Alice does not hold all her money by her. She has just a part of her money in cash for daily spending and the majority of her money sits in the bank. The bank is actually responsible for Alice’s money. Alice has some form of internet banking to be able to give the bank a spending order. There is no middleman in the world of blockchain technology that would be responsible for the money of Alice or for your money. Everybody is directly responsible for his or her money and it means that there is no mechanism that could help you to get your money back in case you send coins or assets to the wrong address. Blockchain transactions are irreversible. Once the owner of the coins signs a transaction and the transaction is inserted into a new block the transaction will be in the blockchain forever. What is even worse, there is no authority or mechanism that would tell you whose address you have wrongly sent the coins to. If you are lucky you will find out that you have sent coins…

As an expert in blockchain technology and cryptocurrency, I have an in-depth understanding of the concepts and nuances discussed in the provided article from Cardanians.io. My expertise is rooted in both theoretical knowledge and practical experience, allowing me to elucidate the intricacies of blockchain transactions and their distinctions from traditional banking transactions.

The article highlights the fundamental differences between blockchain transactions and conventional banking transactions, shedding light on the "good, bad, and ugly" aspects of this distinction. Let's delve into the key concepts mentioned in the article and provide comprehensive insights:

  1. Irreversibility of Blockchain Transactions: The article emphasizes the irreversible nature of blockchain transactions.
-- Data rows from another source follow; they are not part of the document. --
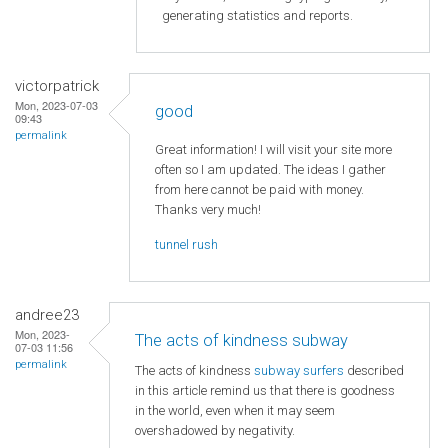
generating statistics and reports.
victorpatrick
Mon, 2023-07-03
good
09:43
permalink
Great information! I will visit your site more
often so I am updated. The ideas I gather
from here cannot be paid with money.
Thanks very much!
tunnel rush
andree23
Mon, 2023-
The acts of kindness subway
07-03 11:56
permalink
The acts of kindness
subway surfers
described
in this article remind us that there is goodness
in the world, even when it may seem
overshadowed by negativity.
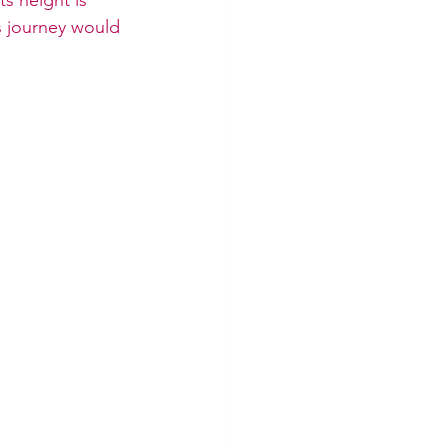
s journey would 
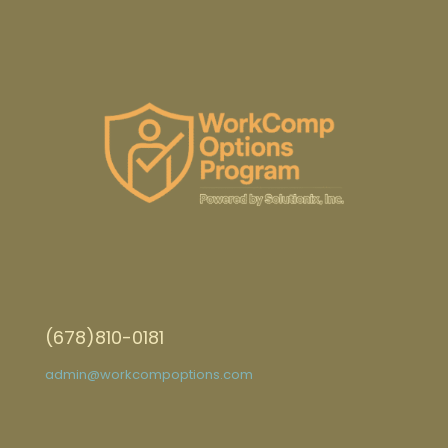
(678)810-0181
admin@workcompoptions.com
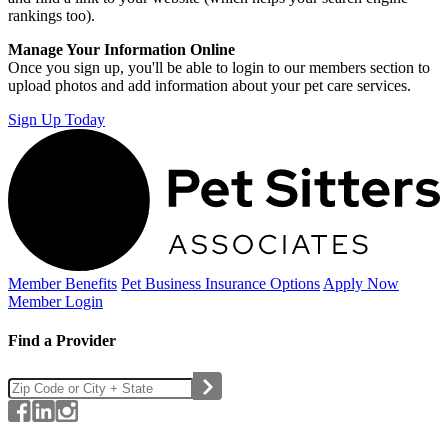
rankings too).
Manage Your Information Online
Once you sign up, you'll be able to login to our members section to
upload photos and add information about your pet care services.
Sign Up Today
Member Benefits
Pet Business
Insurance Options
Apply Now
Member Login
Find a Provider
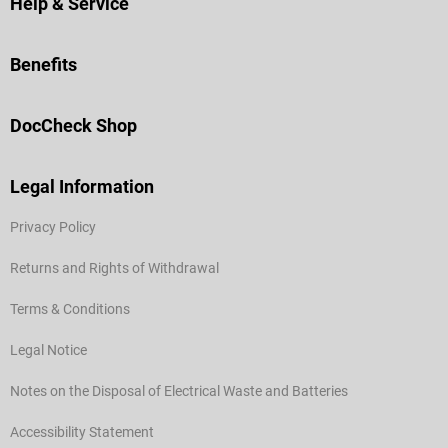
Help & Service
Benefits
DocCheck Shop
Legal Information
Privacy Policy
Returns and Rights of Withdrawal
Terms & Conditions
Legal Notice
Notes on the Disposal of Electrical Waste and Batteries
Accessibility Statement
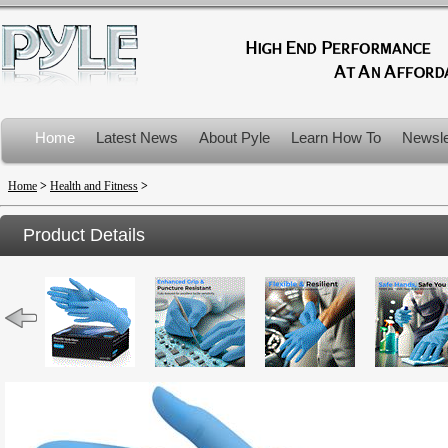
Home
Latest News
About Pyle
Learn How To
Newsle
Product Recalls
Home
>
Health and Fitness
>
Product Details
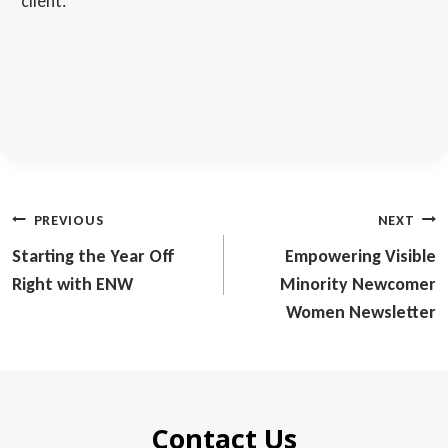
client.
Post
PREVIOUS
NEXT
navigation
Starting the Year Off
Empowering Visible
Right with ENW
Minority Newcomer
Women Newsletter
Contact Us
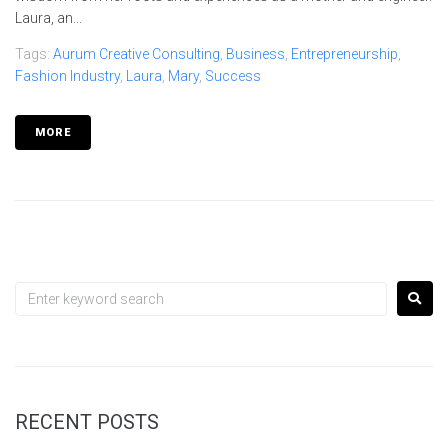
Laura, an...
Tags:
Aurum Creative Consulting
,
Business
,
Entrepreneurship
,
Fashion Industry
,
Laura
,
Mary
,
Success
MORE
RECENT POSTS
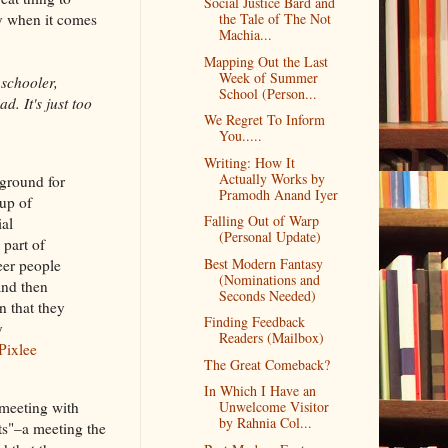
Social Justice Bard and
dy when it comes
the Tale of The Not
Machia...
Mapping Out the Last
Week of Summer
 schooler,
School (Person...
d. It's just too
We Regret To Inform
You.....
Writing: How It
Actually Works by
eground for
Pramodh Anand Iyer
up of
Falling Out of Warp
ial
(Personal Update)
 part of
Best Modern Fantasy
eer people
(Nominations and
and then
Seconds Needed)
n that they
Finding Feedback
y
Readers (Mailbox)
Pixlee
The Great Comeback?
In Which I Have an
meeting with
Unwelcome Visitor
by Rahnia Col...
ts"–a meeting the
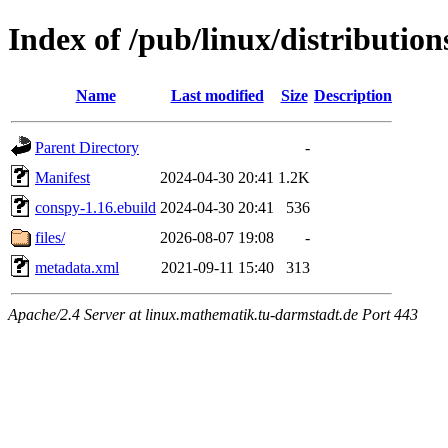
Index of /pub/linux/distributio
Name
Last modified
Size
Description
Parent Directory
-
Manifest
2024-04-30 20:41
1.2K
conspy-1.16.ebuild
2024-04-30 20:41
536
files/
2026-08-07 19:08
-
metadata.xml
2021-09-11 15:40
313
Apache/2.4 Server at linux.mathematik.tu-darmstadt.de Port 443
Once a transaction is signed by the owner and added to a new block, it becomes a permanent part of the blockchain. This characteristic stands in stark contrast to traditional banking transactions, which are often reversible with the involvement of banks and authorities.

  2. Decentralization and Lack of Middlemen: Unlike traditional banking, where a central authority (the bank) oversees transactions and is responsible for resolving issues, blockchain operates in a decentralized manner. There is no intermediary or middleman in blockchain transactions. Each participant is directly responsible for their funds, eliminating the need for trust in a central authority.

  3. KYC (Know Your Customer) and Identity Verification: The article mentions the requirement for KYC in traditional banking, ensuring that the identity of individuals involved in transactions can be verified. This contrasts with blockchain transactions, where no central authority conducts KYC. The lack of KYC in blockchain transactions has implications for accountability and recovery in the event of errors.

  4. Responsibility for Mistaken Transactions: The scenario presented in the article involves sending funds to the wrong address. Unlike in traditional banking, where legal frameworks exist to address such errors and recover funds, blockchain transactions lack this safety net. Individuals are solely responsible for ensuring the accuracy of recipient addresses, and errors may result in permanent loss.

  5. Transaction Context and Importance: The article touches upon the significance of transaction context in blockchain. Understanding the context of a transaction is crucial, given the irreversible nature of blockchain transactions. Users must exercise diligence and caution to prevent irreversible mistakes.

In conclusion, the article provides a comprehensive exploration of the unique characteristics of blockchain transactions, highlighting the advantages and disadvantages when compared to traditional banking. The emphasis on decentralization, irreversibility, and personal responsibility underscores the paradigm shift introduced by blockchain technology in the realm of financial transactions.